Ce premier tome prend le temps de placer les choses, et notamment les relations de Cornelia avec son étrange voisin. En réalité on alterne entre des événements qui se sont passés plusieurs siècles auparavant, et le présent. Sauf que comme souvent dans ce genre d’histoires sur deux périodes, il y en a une qui est plus intéressante que l’autre. Et ici le passé est plus interessant que le présent, ce dernier, notamment dans le milieu du livre ayant tendance à tirer en longueur, pour ne pas paraître trop précipité. Cependant l’intrigue n’est pas laissée de coté et cette dernier est maitrisée de bout en bout. Pas de pirouettes ou d’incohérence, le monde et l’intrigue sont cohérents, et la pression monte petit à petit. Georgia Caldera réussi à retranscrire les atmosphères légères et de la vie courante comme les scènes d’horreur et d’angoisse. Le roman oscille d’ailleurs fréquemment entre onirisme et horreur.

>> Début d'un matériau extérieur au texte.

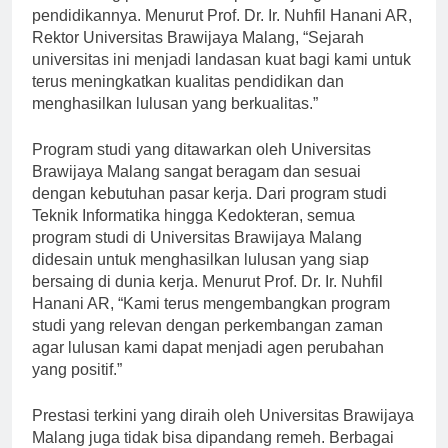
berkembang pesat dan memperluas jangkauan
pendidikannya. Menurut Prof. Dr. Ir. Nuhfil Hanani AR,
Rektor Universitas Brawijaya Malang, “Sejarah
universitas ini menjadi landasan kuat bagi kami untuk
terus meningkatkan kualitas pendidikan dan
menghasilkan lulusan yang berkualitas.”
Program studi yang ditawarkan oleh Universitas
Brawijaya Malang sangat beragam dan sesuai
dengan kebutuhan pasar kerja. Dari program studi
Teknik Informatika hingga Kedokteran, semua
program studi di Universitas Brawijaya Malang
didesain untuk menghasilkan lulusan yang siap
bersaing di dunia kerja. Menurut Prof. Dr. Ir. Nuhfil
Hanani AR, “Kami terus mengembangkan program
studi yang relevan dengan perkembangan zaman
agar lulusan kami dapat menjadi agen perubahan
yang positif.”
Prestasi terkini yang diraih oleh Universitas Brawijaya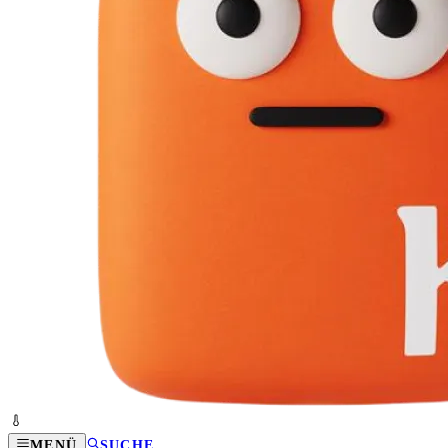
MENÜ
SUCHE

Réminiscences, Les Larmes Rouges Tome 1, de Georgia CalderaLes personnages prennent  le temps de se dévoiler, et j’ai particulièrement apprécié la justesse du personnage de Cornelia. 19 ans, un peu rebelle et un peu suicidaire, c’est un type de personnage casse-gueule mais l’auteur s’en sort extrêmement bien, la jeune femme est crédible et il est facile de s’identifier à elle. Je suis un peu plus réservée sur De Maltombes qui lui colle plus au stéréotype du vampire. Les personnages secondaires sont presque inexistants dans la première partie du roman, puis sont introduits petit à petit, et je dois dire que certains sont fort intéressants.

Au final, ce premier tome des Larmes Rouges est un livre ambitieux et dense, qui augure du meilleur pour la suite. Si vous aimez les vampires, mais pas ceux qui brillent au soleil, je ne peux que vous le recommander. L’univers assez sombre et onirique de l’auteur devrait plaire aux déçus des dernières productions vampiriques. M’est avis qu’on reparlera très bientôt de cette série dans nos colonnes.